Assigned task. Please restate every entry exactly. Leave out the pictures.

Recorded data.
►

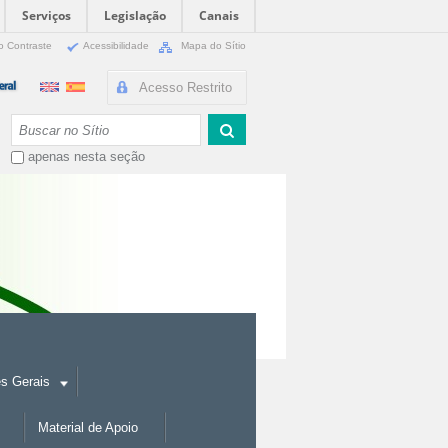
Serviços
Legislação
Canais
o Contraste
Acessibilidade
Mapa do Sítio
Acesso Restrito
Busca
apenas nesta seção
es Gerais
Material de Apoio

◄

Your solution.
Serviços
Legislação
Canais
o Contraste
Acessibilidade
Mapa do Sítio
Acesso Restrito
Busca
apenas nesta seção
es Gerais
Material de Apoio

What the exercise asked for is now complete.